Abstract
We integrate a specialized AI course into the Pakistan Judicial Academy's "Technology and Law” initiative. We will design and build an AI-based judge support tool that empowers judges to search, cite, and summarize the history of Pakistan precedents as well as newly submitted briefs and other documents. The system, especially with the associated training, is protected against plagiarism, hallucination, and providing false citations. The tool and training will be provided in the context of a randomized field experiment, equipping about one-third of Pakistan's trial court judges with generative AI technology and associated training and support. Our research will evaluate the effect of AI technology and training on judge performance, including AI usage, perceived AI usefulness, and quality measures constructed from written rulings. Our study's findings have the possibility to shed light on the potential of generative AI to bolster state capabilities and judicial productivity worldwide.
*Update to Trial - Rerandomization in October 2024
The random assignment of judges was conducted in two distinct waves for registration of judges into JudgeGPT subscriptions.
In February 2024, the first wave of registration saw 979 judges from Pakistan's lower courts sign up to participate in our experiment. We randomly assigned these 979 judges into two groups: 487 judges were allocated to the treatment group (Batch 1) and provided with access to the JudgeGPT subscription and GPT instruction course, while the remaining 492 judges were designated as the control group (Batch 2), scheduled to receive the same access in September 2024. This setup allows for a randomized control trial comparing the outcomes of Batch 1 and Batch 2. Following the initial random assignment, the introduction of the password-protected JudgeGPT, designed specifically to prevent spillovers, sparked considerable interest among judges who had not initially registered for the course but were nonetheless eager to participate but could not access GPT or the course.
An additional 580 judges expressed interest in the course and the JudgeGPT tool. To preserve the study's integrity, we decided against adding these new applicants to our control group (Batch 2), as they were not randomly assigned. Therefore, a second randomization was conducted to maintain the integrity of the study and increase its statistical power, accommodating a total of 1559 judges instead of the initially registered 979. This means more than 50% of the trial court judges (court of first instance) in Pakistan registered to participate in our experiment.

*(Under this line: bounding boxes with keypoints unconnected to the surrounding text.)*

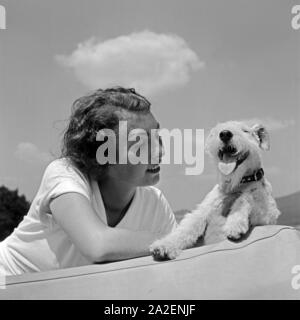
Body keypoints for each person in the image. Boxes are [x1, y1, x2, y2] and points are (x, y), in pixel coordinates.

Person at [0, 87, 177, 276]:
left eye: (157, 137)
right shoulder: (65, 174)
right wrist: (181, 238)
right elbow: (98, 245)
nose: (159, 151)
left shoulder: (155, 204)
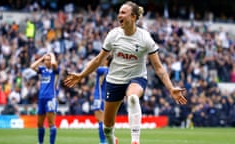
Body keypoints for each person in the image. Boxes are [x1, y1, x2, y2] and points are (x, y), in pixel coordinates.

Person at [64, 1, 187, 144]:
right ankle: (113, 141)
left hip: (137, 78)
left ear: (133, 17)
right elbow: (98, 60)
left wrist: (171, 88)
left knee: (133, 97)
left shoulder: (145, 38)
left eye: (123, 13)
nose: (119, 15)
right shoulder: (113, 35)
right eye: (119, 12)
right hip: (114, 80)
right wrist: (81, 75)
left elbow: (158, 67)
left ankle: (135, 140)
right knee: (107, 128)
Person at [30, 53, 59, 144]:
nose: (47, 61)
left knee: (51, 123)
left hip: (50, 98)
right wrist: (41, 58)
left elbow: (54, 64)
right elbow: (32, 66)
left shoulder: (55, 70)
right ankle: (40, 142)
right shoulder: (42, 70)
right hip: (41, 98)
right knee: (39, 123)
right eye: (46, 60)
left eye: (48, 60)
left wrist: (52, 55)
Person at [92, 55, 112, 144]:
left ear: (107, 61)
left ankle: (103, 141)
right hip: (105, 97)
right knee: (103, 121)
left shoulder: (102, 70)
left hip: (99, 97)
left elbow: (92, 65)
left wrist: (99, 57)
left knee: (101, 121)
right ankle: (106, 140)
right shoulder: (111, 71)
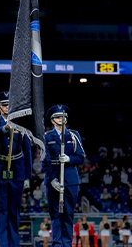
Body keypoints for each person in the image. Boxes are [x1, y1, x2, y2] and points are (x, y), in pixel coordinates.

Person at [0, 91, 32, 247]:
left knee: (14, 212)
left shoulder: (21, 123)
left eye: (9, 104)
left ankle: (14, 244)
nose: (7, 107)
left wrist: (28, 176)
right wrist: (5, 128)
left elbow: (27, 150)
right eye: (4, 105)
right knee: (1, 211)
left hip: (17, 171)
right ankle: (3, 244)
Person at [43, 105, 85, 247]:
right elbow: (45, 160)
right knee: (55, 214)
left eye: (63, 117)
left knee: (68, 214)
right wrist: (52, 179)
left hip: (70, 179)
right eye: (58, 117)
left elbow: (81, 157)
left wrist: (69, 159)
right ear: (52, 120)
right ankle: (57, 243)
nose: (61, 119)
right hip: (53, 178)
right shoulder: (47, 137)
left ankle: (67, 243)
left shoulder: (74, 135)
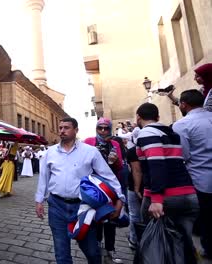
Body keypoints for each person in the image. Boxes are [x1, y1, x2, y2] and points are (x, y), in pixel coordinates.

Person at [35, 117, 124, 264]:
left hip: (83, 208)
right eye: (60, 127)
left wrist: (120, 198)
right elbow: (44, 178)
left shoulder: (90, 152)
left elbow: (108, 176)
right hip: (56, 206)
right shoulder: (50, 152)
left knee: (91, 252)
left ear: (76, 130)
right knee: (61, 253)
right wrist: (39, 201)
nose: (62, 131)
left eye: (66, 127)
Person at [136, 103, 199, 264]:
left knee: (154, 245)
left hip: (166, 197)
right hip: (188, 195)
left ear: (138, 117)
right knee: (183, 244)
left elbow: (157, 164)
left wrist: (156, 200)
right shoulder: (172, 133)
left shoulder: (146, 133)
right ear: (157, 117)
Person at [172, 90, 212, 258]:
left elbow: (184, 154)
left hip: (200, 178)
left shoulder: (182, 125)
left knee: (206, 218)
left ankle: (208, 249)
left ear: (183, 104)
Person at [84, 117, 124, 263]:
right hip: (94, 187)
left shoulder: (115, 144)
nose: (102, 131)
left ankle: (109, 253)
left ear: (110, 129)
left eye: (106, 128)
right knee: (95, 219)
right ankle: (96, 251)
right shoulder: (88, 141)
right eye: (100, 128)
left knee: (110, 220)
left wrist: (116, 161)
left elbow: (120, 168)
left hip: (111, 187)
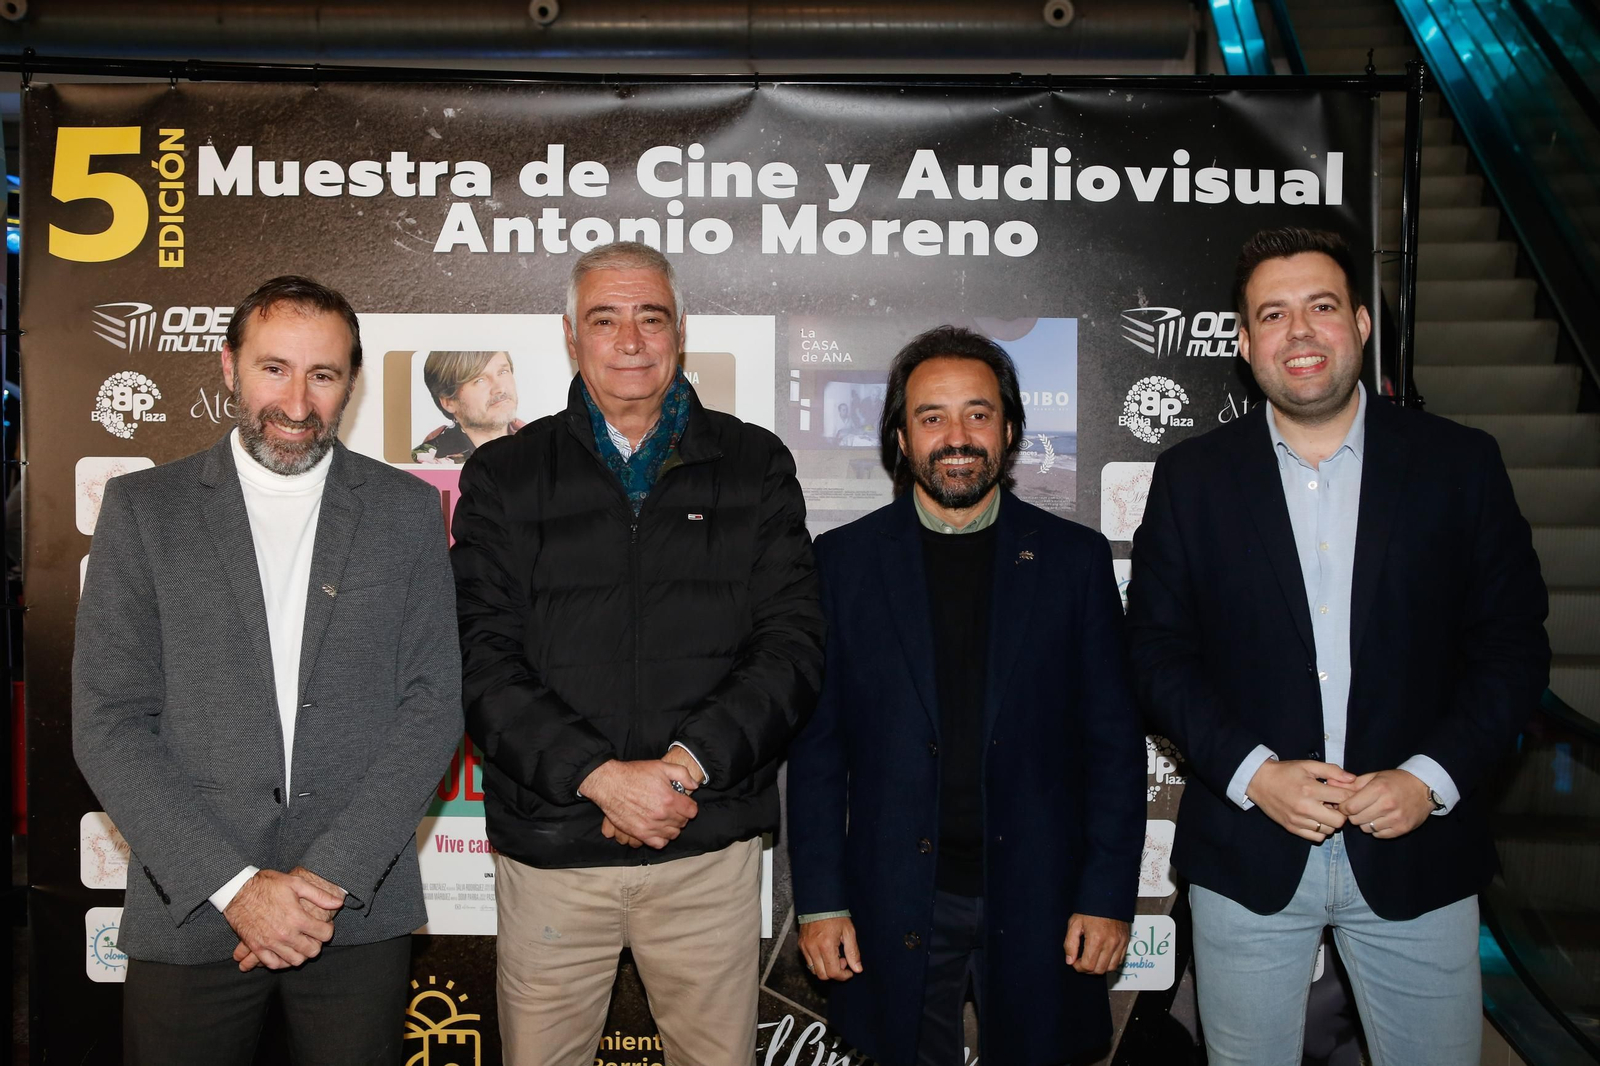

In October, the second wave of randomization, therefore, took place on October 23, 2024, for 580 judges. The 580 judges were randomly assigned to Batch 3 (n = 218), which will take the course in December 2024 and January 2025, and Batch 4 (n = 362). Batch 3 judges would get the same treatment as Batch 1 and 2: JudgeGPT course and JudgeGPT subscription. Batch 4, however, is further randomized into two subgroups: Batch 4a and Batch 4b. Batch 4a is randomly assigned to receive JudgeGPT training and a placebo course on Technology and Law in December 2024 and January 2025, along with a GPT subscription (and an anti-hallucination warning in GPT). Batch 4b will also take the generic Technology and Law course during the same period but will not receive a GPT subscription. The key difference is that Batch 4a will have access to the GPT subscription with a hallucination warning, while Batch 4b will not. Both groups, however, will attend the Generic Law and Technology classes at the same time that Batch 3 is receiving the JudgeGPT course. This will allow us to assess the impact of access to GPT tools on judges' learning and decision-making. Please see Figure 1 and other details in the Pre-analysis plan document for a summary of the experimental design and more details.